ACTIVITY LIST
1) Could you reproduce the passage on credibility word for word, starting at "I also suggest" and ending at "taken for granted."?
2) Can you take the passage on credibility further, picking up right after its final sentence?

I also suggest that we should look at our own credibility. This is not an easy thing to do. The peoples of the world do not necessarily see us as self-evident champions of the rule of law and arbiters of justice. They look at us and see rendition, Guantanamo Bay and torture. As we have heard, they see the story of arms sales to reactionary and oppressive regimes. They see us insisting that our nuclear arsenal is essential to our self-defence. They see our allies in the past as having not altogether clean hands on chemical warfare and they see us believing that somehow, if we are to make a contribution, our possession of these things must be taken for granted.

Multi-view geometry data
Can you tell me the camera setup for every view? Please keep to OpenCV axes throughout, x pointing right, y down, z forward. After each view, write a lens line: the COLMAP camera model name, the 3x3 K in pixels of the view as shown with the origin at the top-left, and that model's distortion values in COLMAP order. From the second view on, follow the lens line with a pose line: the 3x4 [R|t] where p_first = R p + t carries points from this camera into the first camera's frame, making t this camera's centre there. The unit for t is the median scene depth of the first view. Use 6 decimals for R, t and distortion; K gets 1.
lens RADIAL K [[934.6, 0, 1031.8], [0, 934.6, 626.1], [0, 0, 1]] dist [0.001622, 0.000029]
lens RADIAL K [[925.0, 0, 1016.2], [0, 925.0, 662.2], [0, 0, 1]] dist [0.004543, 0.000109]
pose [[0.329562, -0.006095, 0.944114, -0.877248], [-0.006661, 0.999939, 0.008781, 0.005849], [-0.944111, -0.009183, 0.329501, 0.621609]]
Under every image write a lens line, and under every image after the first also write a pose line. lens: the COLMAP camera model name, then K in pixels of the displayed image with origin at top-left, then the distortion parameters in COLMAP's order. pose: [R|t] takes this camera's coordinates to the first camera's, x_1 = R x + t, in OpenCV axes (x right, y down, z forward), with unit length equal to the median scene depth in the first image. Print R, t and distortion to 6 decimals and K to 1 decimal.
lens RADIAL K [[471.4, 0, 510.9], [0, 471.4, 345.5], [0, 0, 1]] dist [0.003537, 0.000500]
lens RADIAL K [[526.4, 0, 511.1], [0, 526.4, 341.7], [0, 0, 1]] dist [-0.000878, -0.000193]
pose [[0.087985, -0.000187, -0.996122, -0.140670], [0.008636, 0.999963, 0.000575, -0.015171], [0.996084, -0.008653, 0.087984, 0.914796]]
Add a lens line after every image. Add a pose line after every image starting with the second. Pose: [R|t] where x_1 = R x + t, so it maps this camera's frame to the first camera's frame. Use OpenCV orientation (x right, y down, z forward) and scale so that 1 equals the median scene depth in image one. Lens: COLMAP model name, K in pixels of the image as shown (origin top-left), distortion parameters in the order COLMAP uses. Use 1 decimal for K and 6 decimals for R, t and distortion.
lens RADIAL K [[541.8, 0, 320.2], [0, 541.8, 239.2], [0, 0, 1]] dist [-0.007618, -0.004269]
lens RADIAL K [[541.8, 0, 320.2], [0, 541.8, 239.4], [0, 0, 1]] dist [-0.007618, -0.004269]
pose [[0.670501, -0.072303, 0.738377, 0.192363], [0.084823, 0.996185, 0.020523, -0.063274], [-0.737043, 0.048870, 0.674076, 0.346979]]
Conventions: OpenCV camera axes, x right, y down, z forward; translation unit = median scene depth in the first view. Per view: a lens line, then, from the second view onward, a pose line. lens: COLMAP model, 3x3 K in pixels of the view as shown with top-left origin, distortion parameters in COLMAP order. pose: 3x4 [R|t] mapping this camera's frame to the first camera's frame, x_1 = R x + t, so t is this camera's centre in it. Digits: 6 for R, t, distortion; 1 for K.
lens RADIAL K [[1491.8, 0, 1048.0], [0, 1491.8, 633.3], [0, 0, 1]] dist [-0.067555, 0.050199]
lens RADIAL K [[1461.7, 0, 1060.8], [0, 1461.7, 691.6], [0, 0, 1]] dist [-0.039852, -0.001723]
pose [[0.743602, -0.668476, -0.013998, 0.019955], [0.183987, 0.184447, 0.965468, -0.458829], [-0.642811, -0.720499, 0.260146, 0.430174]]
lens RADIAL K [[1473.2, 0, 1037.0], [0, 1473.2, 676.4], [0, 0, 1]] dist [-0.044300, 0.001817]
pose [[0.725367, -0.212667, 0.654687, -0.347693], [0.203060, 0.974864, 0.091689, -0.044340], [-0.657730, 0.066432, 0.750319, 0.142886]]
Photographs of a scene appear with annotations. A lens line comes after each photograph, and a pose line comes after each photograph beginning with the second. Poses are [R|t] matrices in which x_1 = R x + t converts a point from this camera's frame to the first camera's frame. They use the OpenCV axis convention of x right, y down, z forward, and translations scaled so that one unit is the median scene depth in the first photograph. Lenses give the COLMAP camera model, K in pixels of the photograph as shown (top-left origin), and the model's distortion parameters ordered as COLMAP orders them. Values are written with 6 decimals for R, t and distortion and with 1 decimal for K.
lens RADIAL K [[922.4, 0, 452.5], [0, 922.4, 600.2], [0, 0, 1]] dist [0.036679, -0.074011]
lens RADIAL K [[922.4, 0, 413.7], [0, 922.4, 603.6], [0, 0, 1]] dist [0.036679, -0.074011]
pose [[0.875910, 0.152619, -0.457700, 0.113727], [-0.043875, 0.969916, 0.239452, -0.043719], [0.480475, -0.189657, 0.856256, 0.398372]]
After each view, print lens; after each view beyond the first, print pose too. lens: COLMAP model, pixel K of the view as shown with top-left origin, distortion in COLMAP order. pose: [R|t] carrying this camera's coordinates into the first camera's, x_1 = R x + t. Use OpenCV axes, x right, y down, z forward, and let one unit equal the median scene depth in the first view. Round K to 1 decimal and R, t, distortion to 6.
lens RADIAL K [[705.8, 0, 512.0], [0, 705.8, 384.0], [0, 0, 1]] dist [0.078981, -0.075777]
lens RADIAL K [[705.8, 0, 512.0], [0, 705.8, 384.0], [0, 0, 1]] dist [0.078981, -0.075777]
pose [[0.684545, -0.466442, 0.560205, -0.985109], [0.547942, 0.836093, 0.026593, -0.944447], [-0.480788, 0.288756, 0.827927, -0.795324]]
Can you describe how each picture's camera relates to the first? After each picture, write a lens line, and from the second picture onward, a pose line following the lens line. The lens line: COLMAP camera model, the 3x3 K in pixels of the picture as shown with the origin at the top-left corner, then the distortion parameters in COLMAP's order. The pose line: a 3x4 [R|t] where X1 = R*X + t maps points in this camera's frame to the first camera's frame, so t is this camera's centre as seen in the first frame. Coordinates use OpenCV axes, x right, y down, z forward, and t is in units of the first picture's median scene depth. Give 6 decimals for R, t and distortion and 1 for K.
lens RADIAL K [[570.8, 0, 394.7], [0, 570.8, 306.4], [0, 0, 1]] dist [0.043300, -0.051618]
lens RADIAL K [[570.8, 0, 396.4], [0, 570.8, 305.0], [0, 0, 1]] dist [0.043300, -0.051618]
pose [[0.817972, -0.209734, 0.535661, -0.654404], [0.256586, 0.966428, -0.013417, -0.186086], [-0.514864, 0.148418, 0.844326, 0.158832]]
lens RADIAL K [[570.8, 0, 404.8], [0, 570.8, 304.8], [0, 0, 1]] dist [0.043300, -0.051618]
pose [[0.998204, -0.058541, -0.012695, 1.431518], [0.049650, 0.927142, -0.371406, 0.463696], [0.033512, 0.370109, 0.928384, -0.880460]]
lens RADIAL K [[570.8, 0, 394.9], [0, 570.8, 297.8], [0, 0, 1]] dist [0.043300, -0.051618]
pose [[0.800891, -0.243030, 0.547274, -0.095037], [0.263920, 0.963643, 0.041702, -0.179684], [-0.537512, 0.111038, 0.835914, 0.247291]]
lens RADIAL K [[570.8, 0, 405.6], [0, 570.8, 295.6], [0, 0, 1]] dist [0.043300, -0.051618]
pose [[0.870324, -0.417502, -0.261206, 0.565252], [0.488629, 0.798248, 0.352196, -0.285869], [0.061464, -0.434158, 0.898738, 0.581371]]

RESULTS OF THE TASKS
1)
I also suggest that we should look at our own credibility. This is not an easy thing to do. The peoples of the world do not necessarily see us as self-evident champions of the rule of law and arbiters of justice. They look at us and see rendition, Guantanamo Bay and torture. As we have heard, they see the story of arms sales to reactionary and oppressive regimes. They see us insisting that our nuclear arsenal is essential to our self-defence. They see our allies in the past as having not altogether clean hands on chemical warfare and they see us believing that somehow, if we are to make a contribution, our possession of these things must be taken for granted.

2)
There is resentment in much of the world—we must face this—about being managed by the traditional great powers. This resentment plays into the hands of extremists and al-Qaeda. That is why the UN road is so important. If action is to be taken, it must be in the context of the widest possible global international consensus, not just among the traditional powers but among the deprived and excluded people of the world as a whole, because the world is seeking a change in the power balance. All this is absolutely central to how we approach the situation that we are debating.

Of course we must go on in the Security Council. We must not be fatalists but must keep at it. We must also think of the UN Uniting for Peace Resolution 377 of 1950 in the Korean context and make sure that whatever is done has widespread global endorsement and not just that of the traditional powers.